BSCF response to consultation on night flights at Stansted Airport New!
Night Flights Consultation
Department for Transport
Great Minster House
London SW1P 4DR
|16 February 2017|
NIGHT FLIGHTS CONSULTATION
I am writing on behalf of the Bishop's Stortford Civic Federation in response to this consultation document about night flights. Our concerns are about Stansted Airport.
The Civic Federation has been established as a partnership between the Civic Society and the active residents’ associations in the town, which comprise some 6500 households, to speak up for their interests on major developments or other matters which affect the town as a whole. Each residents’ association appoints a representative serve on the Civic Federation committee and they have asked me to write this letter on their behalf. Bishop's Stortford itself is the largest urban settlement close to the airport with a population of some 38500 at the last census, with further major housing developments at the time of writing just starting to the north of the town.
Our first comments relate to the environmental objective and proposed duration of the next regime (Questions 1 and 2).
These proposals essentially seek to maintain the status quo at Stansted for the next five years where the number of night flight movements permitted is twice that of Heathrow. In our view the aim of policy ought to be to reduce the adverse impact of night flights on the local population rather than simply leaving things as they are for the next five years. We have a number of detailed points to make under this heading.
- The way in which you measure noise disturbance is inherently flawed. The form which measurement appears to take is to average the disturbance over the whole of the night period and plot it as Leq contours. Using such an approach, the whole of Bishop's Stortford appears to fall outside the contours you have plotted for Stansted Airport. Living on the Eastern side of town, I can assure you from personal experience that this part of town suffers considerable noise disturbance, particularly at night when background noise from other sources is very low. This is because in real life, people do not experience noise from aircraft as an average but as a succession of short bursts of very loud noise followed by silence until the next aircraft movement takes place.

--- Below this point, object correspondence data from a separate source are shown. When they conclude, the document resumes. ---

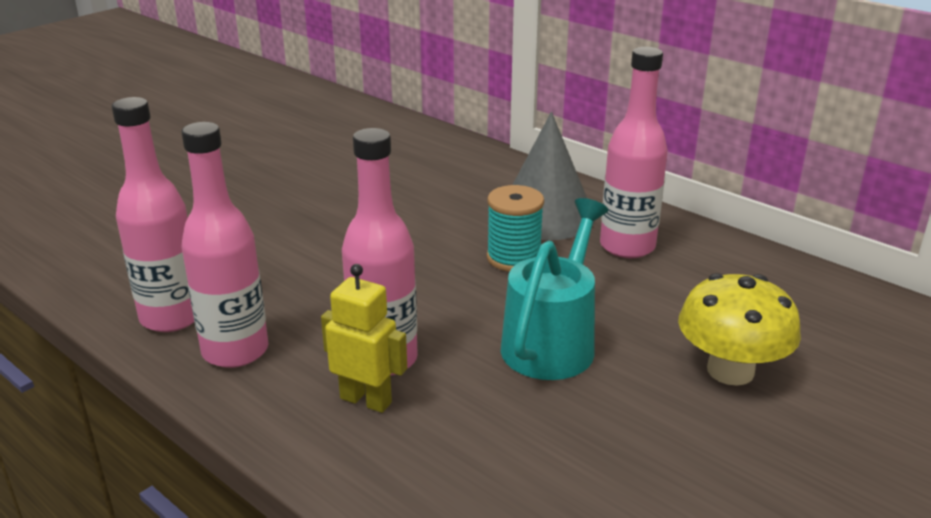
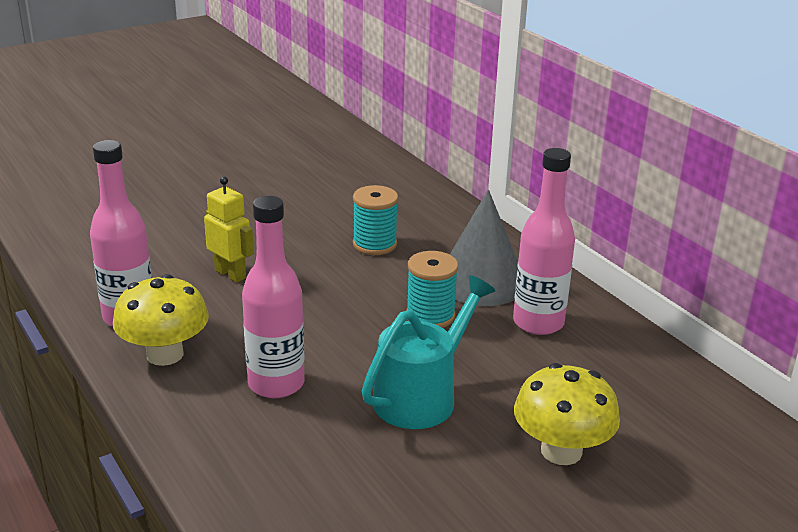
camera: 15 degrees right, 0 degrees up
pink bottle [181,122,269,368] -> yellow mushroom [113,274,209,366]
yellow robot [321,264,407,413] -> yellow robot moved to [204,177,254,283]
none -> turquoise spool [353,185,398,255]

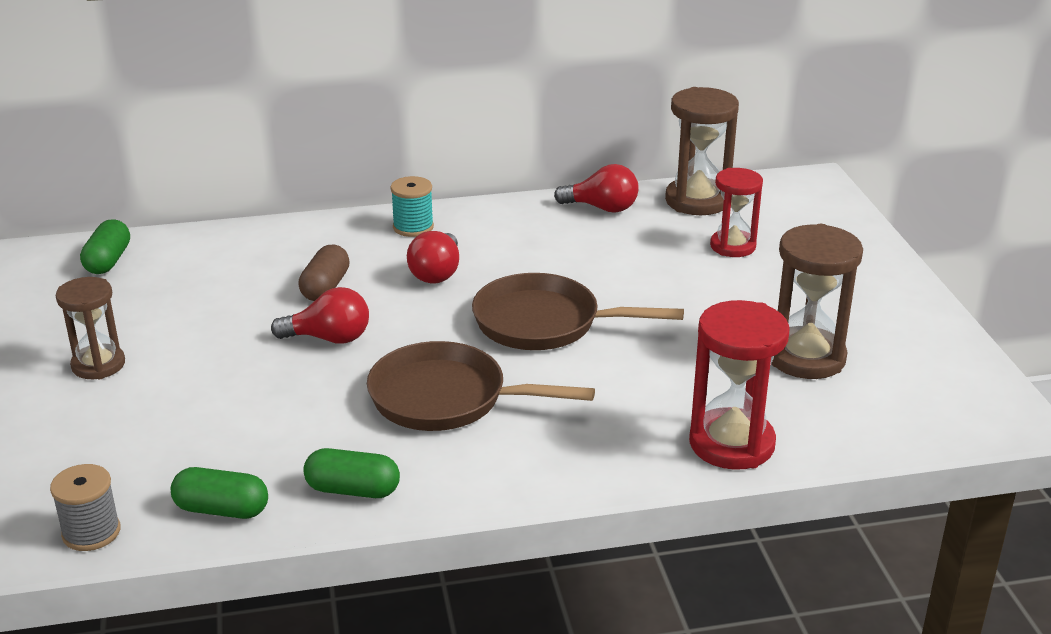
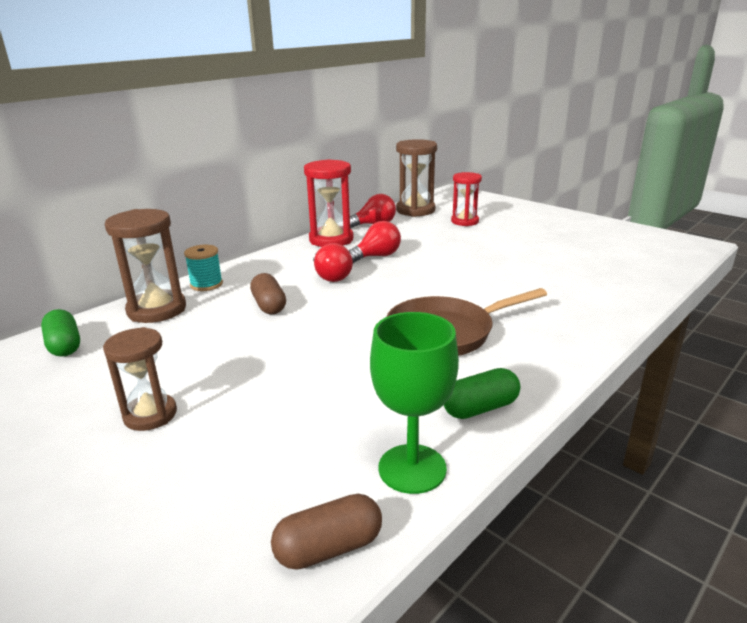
camera: 35 degrees left, 5 degrees down
grey spool [50,464,121,551] -> brown capsule [271,494,382,570]
green capsule [171,467,268,519] -> green goblet [370,312,459,494]
red light bulb [271,287,369,344] -> red light bulb moved to [349,221,401,263]
turquoise spool [390,176,434,237] -> turquoise spool moved to [184,245,223,291]
brown pan [472,273,684,350] -> none
red hourglass [689,300,790,470] -> red hourglass moved to [304,159,354,247]
brown hourglass [771,224,863,379] -> brown hourglass moved to [105,209,186,323]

- You have two definitions of night time – from 11.00 pm to 7.00 am and 11.30 pm to 6.00 am. In our view, the restriction on aircraft movements ought to apply to the longer period not the shorter one.
- Because of the aircraft rotation schedules of the low cost carriers which monopolise traffic at Stansted, the disturbance at the moment is particularly acute at the beginning and the end of the reduced night time period which currently applies. No doubt those carriers will argue that this is important for their business model. However, the bulk of the traffic is leisure travel by the more prosperous members of the community, and the main carrier, Ryanair, is a foreign owned airline. For purposes of analysing our balance of trade, foreign holidays count as imports. The tourist industry, like the country as a whole, suffers a chronic balance of trade deficit. So, even if a longer night time period would adversely affect the business model of low cost carriers, if it helped to rectify the chronic imbalance of trade, it might be in the wider interests of the country as a whole.
- The night time disturbance for local residents has actually got worse in recent years because progressively more of the quota on night flights has been used up. If the regime is to last for five years, then we would expect to see an improvement in conditions as a significant aim of policy.
Your question 3 proposes that currently exempt categories of aircraft should be included within the airport movements limits. We agree with this proposal. Even supposedly ‘quieter’ aircraft are inherently noisy machines and for residents of Bishop's Stortford the only significant perceived distinction is between the even noisier 747’s and the rest. We recognise that the proposed refinement of QC categories might lead to a reduction in the use of really noisy aircraft (your question 9), but given the nature of night time disturbance we doubt whether it will make much difference in practice.
Your Question 6 relates to the proposal to raise the movement limit at Stansted to incorporate previously exempt movements within the total. As indicated in our answers to the first two questions, we think you should be aiming to reduce night time disturbance for residents, rather than simply maintaining the status quo for the next five years. It would go some way towards this objective, if you were to include the previously exempt movements within the existing limits rather than raise the limits to accommodate them.
The purpose of environmental limits is to encourage a change in the behaviour of those who are causing the environmental problem. All too often in the past in the case of Stansted, we have found that airlines’ and the airport’s first response is to seek to raise a limit when it looks as if it will soon reach the point at which it begins to bite. Conceding this every time makes the limits themselves redundant, and so we trust that on this occasion you will keep the movement limits at their current level, while incorporating previously exempt movements within them.